Fitting a function which describes the expected occurence of data points to real data is often required in scientific applications. A possible optimizer for this task is curve_fit from scipy.optimize. In the following, an example of application of curve_fit is given.

Fitting a function to data from a histogram

Suppose there is a peak of normally (gaussian) distributed data (mean: 3.0, standard deviation: 0.3) in an exponentially decaying background. This distribution can be fitted with curve_fit within a few steps:

1.) Import the required libraries.

2.) Define the fit function that is to be fitted to the data.

3.) Obtain data from experiment or generate data. In this example, random data is generated in order to simulate the background and the signal.

4.) Add the signal and the background.

5.) Fit the function to the data with curve_fit.

6.) (Optionally) Plot the results and the data.

In this example, the observed y values are the heights of the histogram bins, while the observed x values are the centers of the histogram bins (binscenters). It is necessary to pass the name of the fit function, the x values and the y values to curve_fit. Furthermore, an optional argument containing rough estimates for the fit parameters can be given with p0. curve_fit returns popt and pcov, where popt contains the fit results for the parameters, while pcov is the covariance matrix, the diagonal elements of which represent the variance of the fitted parameters.

# 1.) Necessary imports.    
import numpy as np
import matplotlib.pyplot as plt
from scipy.optimize import curve_fit

# 2.) Define fit function.
def fit_function(x, A, beta, B, mu, sigma):
    return (A * np.exp(-x/beta) + B * np.exp(-1.0 * (x - mu)**2 / (2 * sigma**2)))

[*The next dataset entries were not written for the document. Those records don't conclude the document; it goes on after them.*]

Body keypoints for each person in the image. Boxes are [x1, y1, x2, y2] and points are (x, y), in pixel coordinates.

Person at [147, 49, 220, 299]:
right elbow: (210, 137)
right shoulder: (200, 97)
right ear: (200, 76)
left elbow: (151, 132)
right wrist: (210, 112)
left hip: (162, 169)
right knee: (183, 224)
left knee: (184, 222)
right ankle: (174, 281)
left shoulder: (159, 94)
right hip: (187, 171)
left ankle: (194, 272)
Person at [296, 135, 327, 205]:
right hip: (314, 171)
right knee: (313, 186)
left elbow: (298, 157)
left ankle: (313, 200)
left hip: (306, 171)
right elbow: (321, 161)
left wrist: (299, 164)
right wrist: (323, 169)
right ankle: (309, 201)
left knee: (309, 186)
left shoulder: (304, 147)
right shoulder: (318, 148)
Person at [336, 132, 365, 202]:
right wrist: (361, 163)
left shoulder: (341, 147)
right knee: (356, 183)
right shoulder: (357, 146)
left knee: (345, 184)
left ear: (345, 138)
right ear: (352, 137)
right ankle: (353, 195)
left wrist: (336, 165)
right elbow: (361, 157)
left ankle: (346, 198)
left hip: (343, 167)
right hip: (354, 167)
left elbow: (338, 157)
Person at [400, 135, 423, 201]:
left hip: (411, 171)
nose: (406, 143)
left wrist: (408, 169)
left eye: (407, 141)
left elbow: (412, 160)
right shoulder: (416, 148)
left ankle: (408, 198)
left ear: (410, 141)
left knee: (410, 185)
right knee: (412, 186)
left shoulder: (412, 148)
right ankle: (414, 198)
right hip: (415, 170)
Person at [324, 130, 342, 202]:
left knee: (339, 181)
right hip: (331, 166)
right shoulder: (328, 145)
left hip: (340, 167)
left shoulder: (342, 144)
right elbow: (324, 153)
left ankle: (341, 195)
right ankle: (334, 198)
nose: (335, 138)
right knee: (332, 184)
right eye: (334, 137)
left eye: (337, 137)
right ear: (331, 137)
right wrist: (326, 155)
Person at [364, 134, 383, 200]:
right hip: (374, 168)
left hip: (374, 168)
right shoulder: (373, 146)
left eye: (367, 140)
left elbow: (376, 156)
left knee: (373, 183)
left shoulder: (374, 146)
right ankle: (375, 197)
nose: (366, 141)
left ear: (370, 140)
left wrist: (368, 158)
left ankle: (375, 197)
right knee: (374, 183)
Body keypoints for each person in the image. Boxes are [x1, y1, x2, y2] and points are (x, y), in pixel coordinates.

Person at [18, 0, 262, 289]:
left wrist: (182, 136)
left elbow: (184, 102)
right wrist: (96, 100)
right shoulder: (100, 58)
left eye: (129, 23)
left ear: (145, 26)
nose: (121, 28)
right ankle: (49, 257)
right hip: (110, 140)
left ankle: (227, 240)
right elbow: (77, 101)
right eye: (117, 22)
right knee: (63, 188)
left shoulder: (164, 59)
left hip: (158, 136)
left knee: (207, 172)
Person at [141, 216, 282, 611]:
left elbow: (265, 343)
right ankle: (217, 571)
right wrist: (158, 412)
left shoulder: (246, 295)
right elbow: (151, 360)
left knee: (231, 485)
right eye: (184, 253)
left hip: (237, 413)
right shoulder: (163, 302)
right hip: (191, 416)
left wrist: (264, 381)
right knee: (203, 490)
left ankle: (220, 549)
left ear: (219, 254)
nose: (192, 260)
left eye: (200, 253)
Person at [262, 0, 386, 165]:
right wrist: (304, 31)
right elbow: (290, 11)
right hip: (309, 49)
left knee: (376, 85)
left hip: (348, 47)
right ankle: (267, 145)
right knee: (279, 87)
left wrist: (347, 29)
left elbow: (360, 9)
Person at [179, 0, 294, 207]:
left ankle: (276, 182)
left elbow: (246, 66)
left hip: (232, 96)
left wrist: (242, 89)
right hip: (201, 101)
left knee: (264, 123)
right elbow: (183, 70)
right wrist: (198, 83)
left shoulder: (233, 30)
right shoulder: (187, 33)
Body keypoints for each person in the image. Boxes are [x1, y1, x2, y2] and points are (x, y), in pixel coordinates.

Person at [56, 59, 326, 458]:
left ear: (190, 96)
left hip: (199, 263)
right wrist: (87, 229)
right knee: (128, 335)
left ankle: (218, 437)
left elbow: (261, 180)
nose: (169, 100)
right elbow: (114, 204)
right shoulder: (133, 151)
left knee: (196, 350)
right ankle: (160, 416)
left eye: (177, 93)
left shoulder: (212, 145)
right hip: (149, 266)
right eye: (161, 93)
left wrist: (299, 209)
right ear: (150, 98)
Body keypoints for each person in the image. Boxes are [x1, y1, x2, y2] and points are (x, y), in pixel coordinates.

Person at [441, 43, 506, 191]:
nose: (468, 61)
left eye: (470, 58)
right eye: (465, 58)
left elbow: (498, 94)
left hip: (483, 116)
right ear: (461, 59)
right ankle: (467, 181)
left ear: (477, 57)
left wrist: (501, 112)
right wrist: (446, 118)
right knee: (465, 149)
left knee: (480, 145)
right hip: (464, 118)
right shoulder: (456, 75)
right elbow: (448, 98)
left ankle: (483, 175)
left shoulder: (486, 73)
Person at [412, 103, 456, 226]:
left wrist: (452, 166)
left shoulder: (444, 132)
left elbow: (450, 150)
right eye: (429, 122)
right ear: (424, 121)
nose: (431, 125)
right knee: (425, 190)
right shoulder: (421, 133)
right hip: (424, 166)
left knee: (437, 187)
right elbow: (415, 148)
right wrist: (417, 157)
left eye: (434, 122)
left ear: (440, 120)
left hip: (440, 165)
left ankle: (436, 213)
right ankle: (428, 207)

# 3.) Generate exponential and gaussian data and histograms.
data = np.random.exponential(scale=2.0, size=100000)
data2 = np.random.normal(loc=3.0, scale=0.3, size=15000)
bins = np.linspace(0, 6, 61)
data_entries_1, bins_1 = np.histogram(data, bins=bins)
data_entries_2, bins_2 = np.histogram(data2, bins=bins)

# 4.) Add histograms of exponential and gaussian data.
data_entries = data_entries_1 + data_entries_2
binscenters = np.array([0.5 * (bins[i] + bins[i+1]) for i in range(len(bins)-1)])

# 5.) Fit the function to the histogram data.
popt, pcov = curve_fit(fit_function, xdata=binscenters, ydata=data_entries, p0=[20000, 2.0, 2000, 3.0, 0.3])
print(popt)

# 6.)
# Generate enough x values to make the curves look smooth.
xspace = np.linspace(0, 6, 100000)

# Plot the histogram and the fitted function.
plt.bar(binscenters, data_entries, width=bins[1] - bins[0], color='navy', label=r'Histogram entries')
plt.plot(xspace, fit_function(xspace, *popt), color='darkorange', linewidth=2.5, label=r'Fitted function')

# Make the plot nicer.
plt.xlim(0,6)
plt.xlabel(r'x axis')
plt.ylabel(r'Number of entries')
plt.title(r'Exponential decay with gaussian peak')
plt.legend(loc='best')
plt.show()
plt.clf()